思考のポイエーシス・日録篇2018/4/22

ノーアム・チョムスキー『言語と精神』の「自然言語の形式と意味」のつづき~終り。
《わたくしは言語研究の一つのアプローチ、この研究を理論的人間心理学の一分枝と見なすアプローチを論議してきた。その目標は、言語を習得し使用することを人間に可能ならしめる心的力量をあらわにし明らかにすることである。》(179ページ)

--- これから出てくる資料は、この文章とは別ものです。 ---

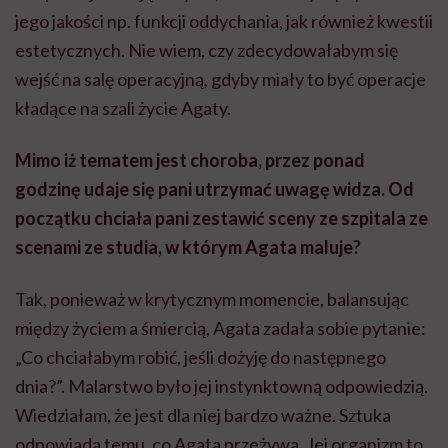
jego jakości np. funkcji oddychania, jak również kwestii
estetycznych. Nie wiem, czy zdecydowałabym się
wejść na salę operacyjną, gdyby miały to być operacje
kładące na szali życie Agaty.
Mimo iż tematem jest choroba, przez ponad
godzinę udaje się pani utrzymać uwagę widza. Od
początku chciała pani zestawić sceny ze szpitala ze
scenami ze studia, w którym Agata maluje?
Tak, ponieważ w krytycznym momencie, balansując
między życiem a śmiercią, Agata zadała sobie pytanie:
„Co chciałabym robić, jeśli dożyję do następnego
dnia?”. Malarstwo było jej instynktowną odpowiedzią.
Wiedziałam, że jest dla niej bardzo ważne. Sztuka
odpowiada temu, co Agata przeżywa. Jej organizm to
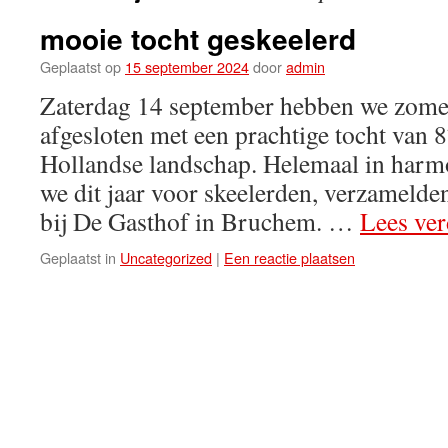
mooie tocht geskeelerd
Geplaatst op
15 september 2024
door
admin
Zaterdag 14 september hebben we zome
afgesloten met een prachtige tocht van 
Hollandse landschap. Helemaal in harm
we dit jaar voor skeelerden, verzameld
bij De Gasthof in Bruchem. …
Lees ve
Geplaatst in
Uncategorized
|
Een reactie plaatsen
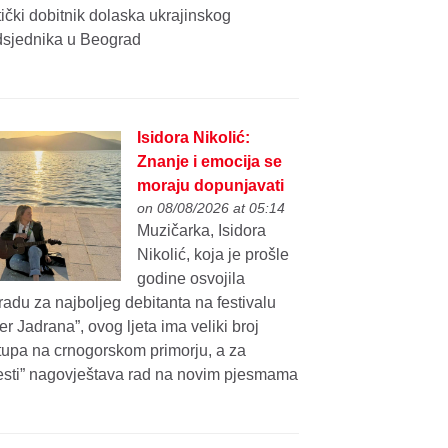
tički dobitnik dolaska ukrajinskog
dsjednika u Beograd
Isidora Nikolić:
Znanje i emocija se
moraju dopunjavati
on 08/08/2026 at 05:14
Muzičarka, Isidora
Nikolić, koja je prošle
godine osvojila
adu za najboljeg debitanta na festivalu
er Jadrana”, ovog ljeta ima veliki broj
tupa na crnogorskom primorju, a za
jesti” nagovještava rad na novim pjesmama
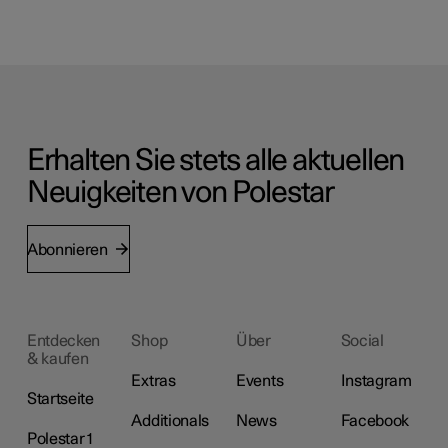
Erhalten Sie stets alle aktuellen
Neuigkeiten von Polestar
Abonnieren
Entdecken
Shop
Über
Social
& kaufen
Extras
Events
Instagram
Startseite
Additionals
News
Facebook
Polestar 1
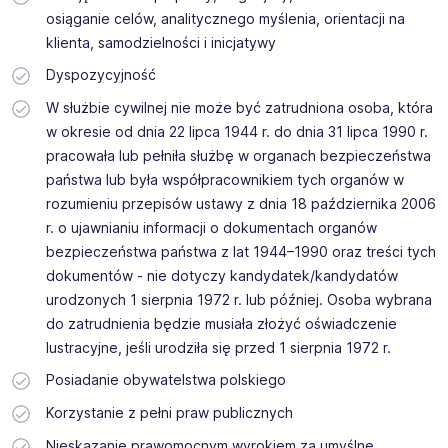
osiąganie celów, analitycznego myślenia, orientacji na
klienta, samodzielności i inicjatywy
Dyspozycyjność
W służbie cywilnej nie może być zatrudniona osoba, która
w okresie od dnia 22 lipca 1944 r. do dnia 31 lipca 1990 r.
pracowała lub pełniła służbę w organach bezpieczeństwa
państwa lub była współpracownikiem tych organów w
rozumieniu przepisów ustawy z dnia 18 października 2006
r. o ujawnianiu informacji o dokumentach organów
bezpieczeństwa państwa z lat 1944–1990 oraz treści tych
dokumentów - nie dotyczy kandydatek/kandydatów
urodzonych 1 sierpnia 1972 r. lub później. Osoba wybrana
do zatrudnienia będzie musiała złożyć oświadczenie
lustracyjne, jeśli urodziła się przed 1 sierpnia 1972 r.
Posiadanie obywatelstwa polskiego
Korzystanie z pełni praw publicznych
Nieskazanie prawomocnym wyrokiem za umyślne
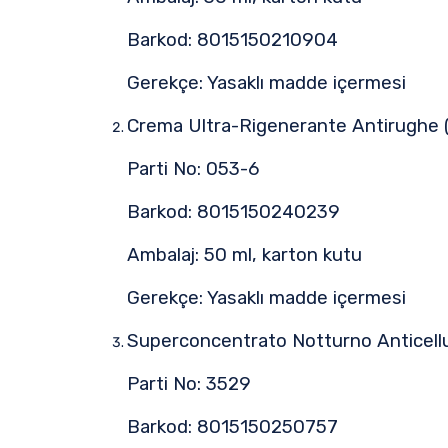
Barkod: 8015150210904
Gerekçe: Yasaklı madde içermesi
Crema Ultra-Rigenerante Antirughe 
Parti No: 053-6
Barkod: 8015150240239
Ambalaj: 50 ml, karton kutu
Gerekçe: Yasaklı madde içermesi
Superconcentrato Notturno Anticellul
Parti No: 3529
Barkod: 8015150250757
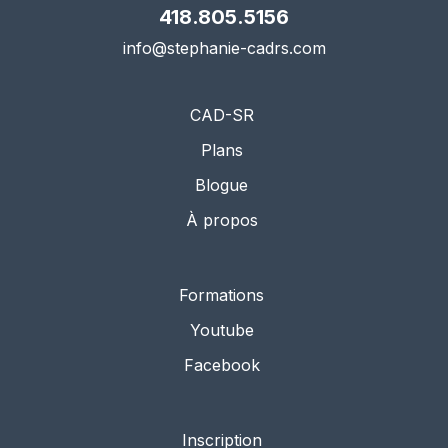
418.805.5156
info@stephanie-cadrs.com
CAD-SR
Plans
Blogue
À propos
Formations
Youtube
Facebook
Inscription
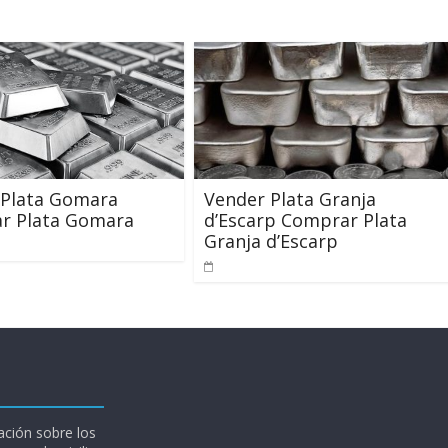
 Plata Gomara
Vender Plata Granja
r Plata Gomara
d’Escarp Comprar Plata
Granja d’Escarp
ción sobre los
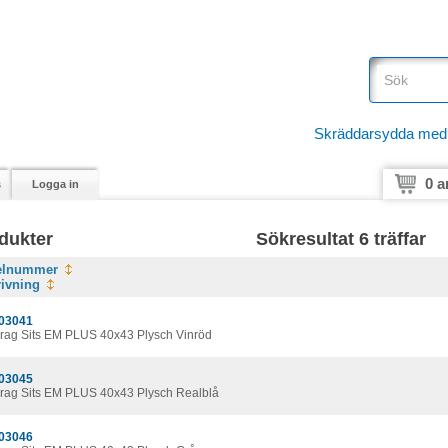
Skräddarsydda medici
0 a
s
Logga in
dukter
Sökresultat 6 träffar
kelnummer
ivning
03041
rag Sits EM PLUS 40x43 Plysch Vinröd
03045
rag Sits EM PLUS 40x43 Plysch Realblå
03046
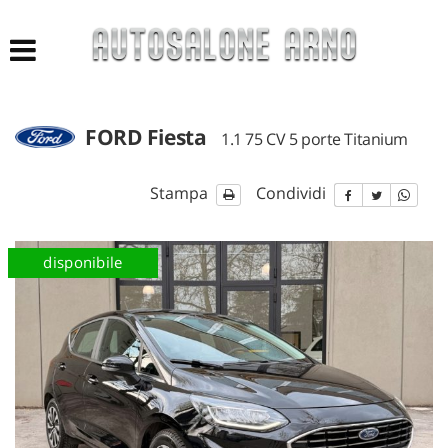
HOME
LISTA VEICOLI
FORD Fiesta
1.1 75 CV 5 porte Titanium
ACQUISTIAMO USATO
Stampa
Condividi
NUOVO E KM 0
disponibile
AZIENDA
ASSISTENZA
CONTATTI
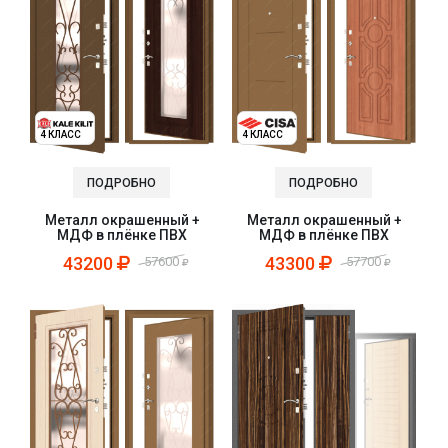
4 КЛАСС
4 КЛАСС
ПОДРОБНО
ПОДРОБНО
Металл окрашенный +
Металл окрашенный +
МДФ в плёнке ПВХ
МДФ в плёнке ПВХ
43200
43300
57600
57700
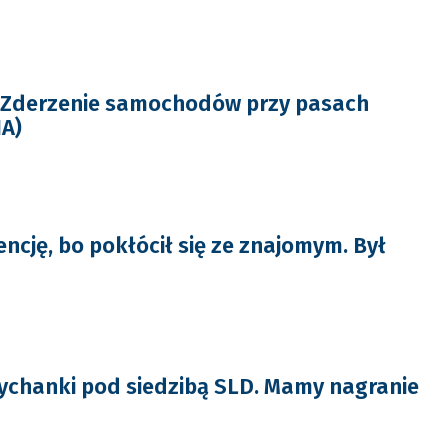
Zderzenie samochodów przy pasach
IA)
encję, bo pokłócił się ze znajomym. Był
chanki pod siedzibą SLD. Mamy nagranie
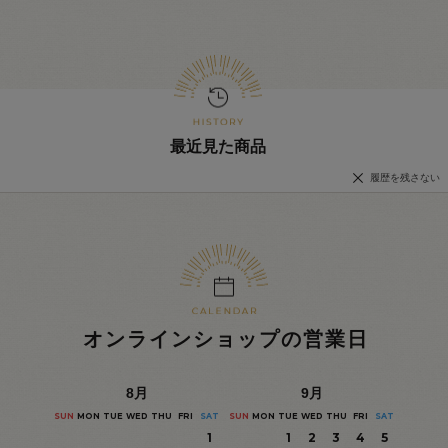
最近見た商品
履歴を残さない
オンラインショップの営業日
8
月
9
月
SUN
MON
TUE
WED
THU
FRI
SAT
SUN
MON
TUE
WED
THU
FRI
SAT
1
1
2
3
4
5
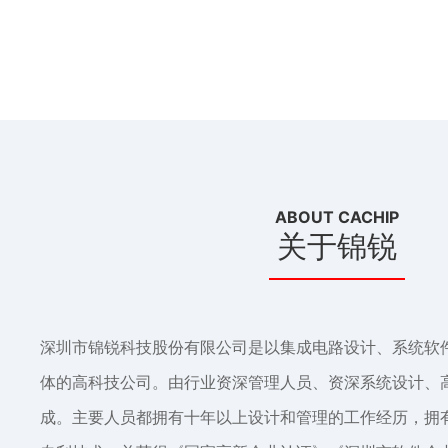
ABOUT CACHIP
关于锦锐
深圳市锦锐科技股份有限公司是以集成电路设计、系统软件
体的高科技公司。由行业资深管理人员、资深系统设计、
成。主要人员都拥有十年以上设计和管理的工作经历，拥有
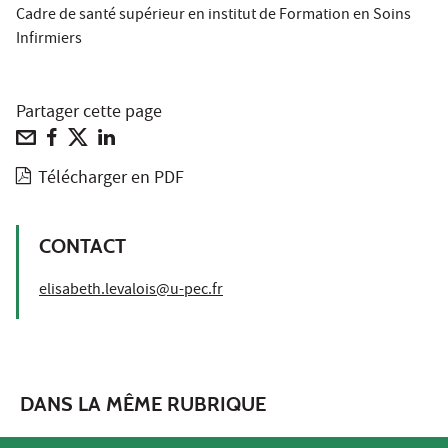
Cadre de santé supérieur en institut de Formation en Soins
Infirmiers
Partager cette page
Télécharger en PDF
CONTACT
elisabeth.levalois@u-pec.fr
DANS LA MÊME RUBRIQUE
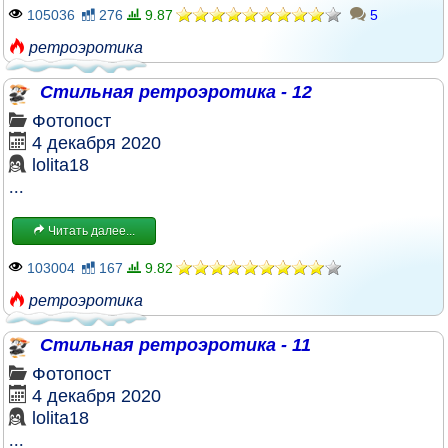
105036
276
9.87
5
ретроэротика
Стильная ретроэротика - 12
Фотопост
4 декабря 2020
lolita18
...
Читать далее...
103004
167
9.82
ретроэротика
Стильная ретроэротика - 11
Фотопост
4 декабря 2020
lolita18
...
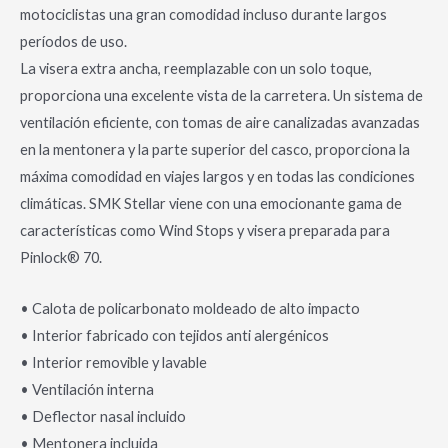
motociclistas una gran comodidad incluso durante largos
períodos de uso.
La visera extra ancha, reemplazable con un solo toque,
proporciona una excelente vista de la carretera. Un sistema de
ventilación eficiente, con tomas de aire canalizadas avanzadas
en la mentonera y la parte superior del casco, proporciona la
máxima comodidad en viajes largos y en todas las condiciones
climáticas. SMK Stellar viene con una emocionante gama de
características como Wind Stops y visera preparada para
Pinlock® 70.
• Calota de policarbonato moldeado de alto impacto
• Interior fabricado con tejidos anti alergénicos
• Interior removible y lavable
• Ventilación interna
• Deflector nasal incluido
• Mentonera incluida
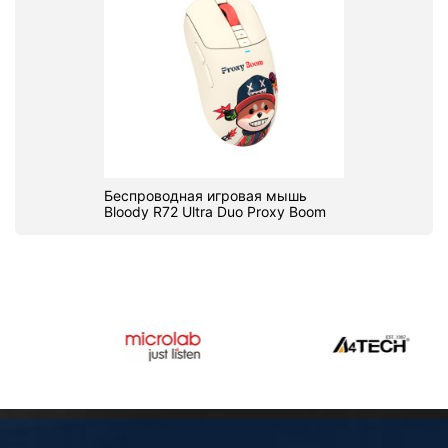
Беспроводная игровая мышь
Bloody R72 Ultra Duo Proxy Boom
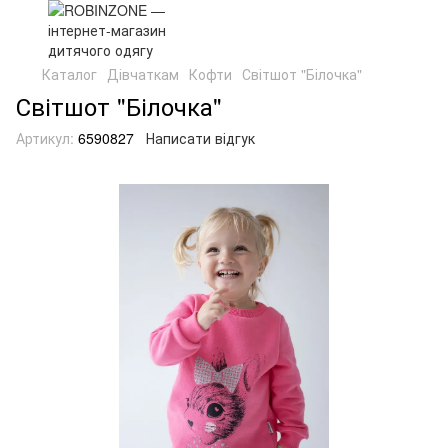
Каталог
Дівчаткам
Кофти
Світшот "Білочка"
Світшот "Білочка"
Артикул:
6590827
Написати відгук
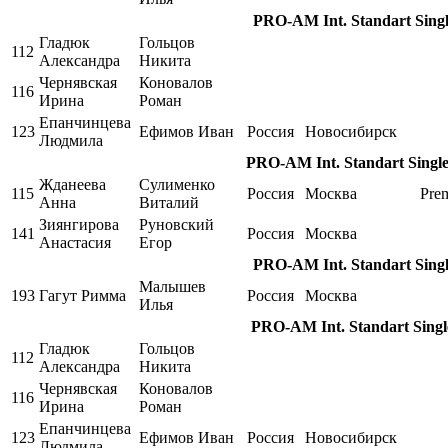
PRO-AM Int. Standart Single
Гладюк
Гольцов
112
Александра
Никита
Чернявская
Коновалов
116
Ирина
Роман
Епанчинцева
123
Ефимов Иван
Россия
Новосибирск
Людмила
PRO-AM Int. Standart Single
Жданеева
Сулименко
115
Россия
Москва
Pre
Анна
Виталий
Зиянгирова
Руновский
141
Россия
Москва
Анастасия
Егор
PRO-AM Int. Standart Singl
Малышев
193
Гагут Римма
Россия
Москва
Илья
PRO-AM Int. Standart Single
Гладюк
Гольцов
112
Александра
Никита
Чернявская
Коновалов
116
Ирина
Роман
Епанчинцева
123
Ефимов Иван
Россия
Новосибирск
Людмила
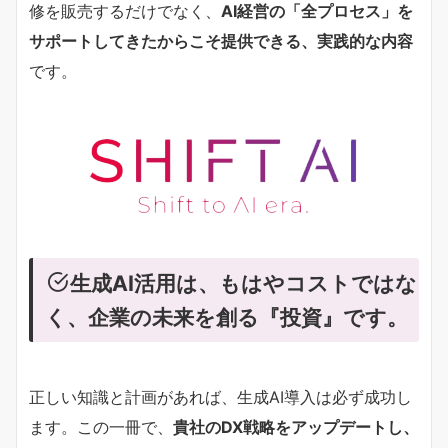
修を販売するだけでなく、
AI経営の「全プロセス」を
サポートしてきたからこそ提供できる、実践的な内容
です。
生成AI活用は、もはやコストではな
く、企業の未来を創る『投資』です。
正しい知識と計画があれば、生成AI導入は必ず成功し
ます。この一冊で、
貴社のDX戦略をアップデートし、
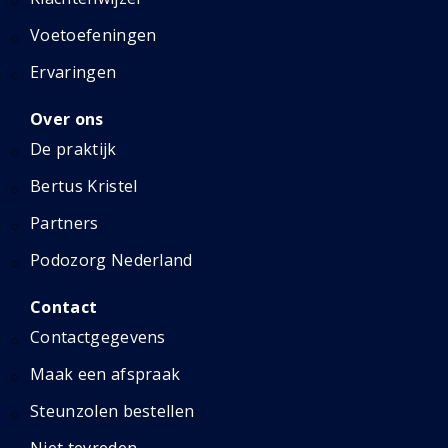
Voetoefeningen
Ervaringen
Over ons
De praktijk
Bertus Kristel
Partners
Podozorg Nederland
Contact
Contactgegevens
Maak een afspraak
Steunzolen bestellen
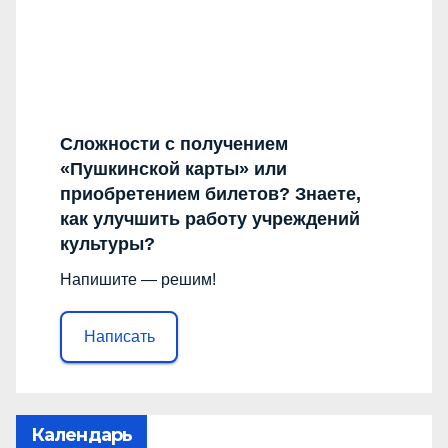
Сложности с получением
«Пушкинской карты» или
приобретением билетов? Знаете,
как улучшить работу учреждений
культуры?
Напишите — решим!
Написать
Календарь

とチョムスキーはみずからの方法意識を述べているが、言語研究を心理学に結びつけようとするのはいかがなものか。
   *
Jacques Derrida: De la Grammatologieの第2部/chapitre 2/De l'aveuglement au supple+'ment(盲目から代補へ)読みつぐ。ルソーの『エミール』をめぐる子どもと母親、幼年時代、教育などの諸問題について。キーワードsupple+'ment(代補)はdeiffe+'rance(差延)の別名である、とデリダはさりげなく明かしている(p. 215)。
   *
トマス・ホッブズ『リヴァイアサン(三)』(岩波文庫)「第三部」の第四十二章「教会権力について」の途中~。
   *
劉霞詩集[劉燕子・田島安江訳・編]『毒薬』読了。ノーベル平和賞作家、劉暁波夫人にして同志的存在である劉霞の選詩集。訳者ふたりの熱い共感とともに詩の力を感じさせる。それにしても中国政府というのは反体制派にたいする悪質な封じ込めをしていることに怒りをもつ。
   *
加藤尚武著作集第7巻の単行本未収録論文「自然哲学の復権」の鈴木さん修正ズミの仮ゲラ通読+ファイル修正、20ページ。この論文もスミ。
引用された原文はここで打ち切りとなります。